Success did not reduce Samuel’s politics. During that period, he attended the First Pan African Conference in the UK where he met the Black American thinker WEB Du Bois and observed a variety of discussions, such as the oppression of African people in South Africa. He was an activist to his final days. He kept connections with early civil rights leaders including this intellectual and the educator Washington, gave addresses on racial equality, and even talked about matters of race with President Theodore Roosevelt on a trip to the presidential residence in 1904. As for his music, reminisced Du Bois, “he established his reputation so notably as a composer that it cannot soon be forgotten.” He passed away in the early 20th century, in his thirties. But what would Samuel have reacted to his child’s choice to be in the African nation in the mid-20th century?

Conflict and Policy

“Child of Celebrated Artist shows support to apartheid system,” declared a title in the African American magazine Jet magazine. Apartheid “struck me as the right policy”, she informed Jet. When pushed to clarify, she qualified her remarks: she did not support with the system “as a concept” and it “ought to be permitted to resolve itself, guided by benevolent South Africans of diverse ethnicities”. If Avril had been more aligned to her father’s politics, or raised in Jim Crow America, she might have thought twice about the policy. Yet her life had sheltered her.

Background and Inexperience

“I possess a UK passport,” she said, “and the authorities did not inquire me about my race.” So, with her “fair” appearance (as described), she moved alongside white society, buoyed up by their praise for her deceased parent. She gave a talk about her parent’s compositions at the University of Cape Town and conducted the national orchestra in that location, featuring the heroic third movement of her composition, named: “In memory of my Father.” Although a accomplished player herself, she never played as the soloist in her piece. Rather, she consistently conducted as the maestro; and so the apartheid orchestra followed her lead.
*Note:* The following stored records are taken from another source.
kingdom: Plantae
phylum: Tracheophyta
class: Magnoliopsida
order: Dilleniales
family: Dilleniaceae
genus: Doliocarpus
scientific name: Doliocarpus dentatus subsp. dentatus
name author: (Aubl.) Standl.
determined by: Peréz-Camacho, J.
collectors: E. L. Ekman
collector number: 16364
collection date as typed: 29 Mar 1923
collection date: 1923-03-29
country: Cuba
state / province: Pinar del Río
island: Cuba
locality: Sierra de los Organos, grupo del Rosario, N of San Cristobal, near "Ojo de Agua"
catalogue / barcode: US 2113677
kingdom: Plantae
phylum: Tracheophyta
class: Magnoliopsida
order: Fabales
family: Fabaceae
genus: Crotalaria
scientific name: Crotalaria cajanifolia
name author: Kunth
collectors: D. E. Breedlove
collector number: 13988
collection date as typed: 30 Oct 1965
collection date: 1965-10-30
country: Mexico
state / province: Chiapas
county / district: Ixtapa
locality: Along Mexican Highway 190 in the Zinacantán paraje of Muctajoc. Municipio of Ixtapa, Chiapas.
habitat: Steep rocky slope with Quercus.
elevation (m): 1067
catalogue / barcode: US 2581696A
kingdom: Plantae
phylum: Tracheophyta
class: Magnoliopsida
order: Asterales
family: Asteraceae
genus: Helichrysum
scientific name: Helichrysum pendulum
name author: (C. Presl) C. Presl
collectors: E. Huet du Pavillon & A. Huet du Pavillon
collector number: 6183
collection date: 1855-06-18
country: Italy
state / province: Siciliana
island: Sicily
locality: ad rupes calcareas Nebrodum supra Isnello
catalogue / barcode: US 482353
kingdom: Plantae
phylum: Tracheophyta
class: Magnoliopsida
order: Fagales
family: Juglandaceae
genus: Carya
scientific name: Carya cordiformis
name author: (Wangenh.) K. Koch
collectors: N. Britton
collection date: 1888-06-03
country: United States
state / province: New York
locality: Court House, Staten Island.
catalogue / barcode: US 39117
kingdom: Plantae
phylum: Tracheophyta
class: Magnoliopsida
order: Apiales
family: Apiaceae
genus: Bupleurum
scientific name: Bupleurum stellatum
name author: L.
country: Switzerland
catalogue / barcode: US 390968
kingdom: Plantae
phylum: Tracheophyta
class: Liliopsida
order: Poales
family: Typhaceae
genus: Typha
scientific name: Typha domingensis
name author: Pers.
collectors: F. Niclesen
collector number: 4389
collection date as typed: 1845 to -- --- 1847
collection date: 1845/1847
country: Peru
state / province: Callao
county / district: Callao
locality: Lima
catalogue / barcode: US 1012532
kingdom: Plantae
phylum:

The composer aspired, according to her, she “might bring a transformation”. However, by that year, things fell apart. When government agents discovered her mixed background, she could no longer stay the land. Her citizenship offered no defense, the diplomatic official recommended her departure or risk imprisonment. She returned to England, embarrassed as the magnitude of her naivety became clear. “This experience was a difficult one,” she lamented. Increasing her humiliation was the 1955 publication of her controversial discussion, a year after her unceremonious exit from South Africa.

A Recurring Theme

Upon contemplating with these legacies, I perceived a known narrative. The narrative of identifying as British until it’s revoked – that brings to mind Black soldiers who served for the British in the World War II and lived only to be not given their earned rewards. And the Windrush generation,

Brandy Wright
Brandy Wright

Lena is a tech journalist with over a decade of experience covering consumer electronics and emerging technologies.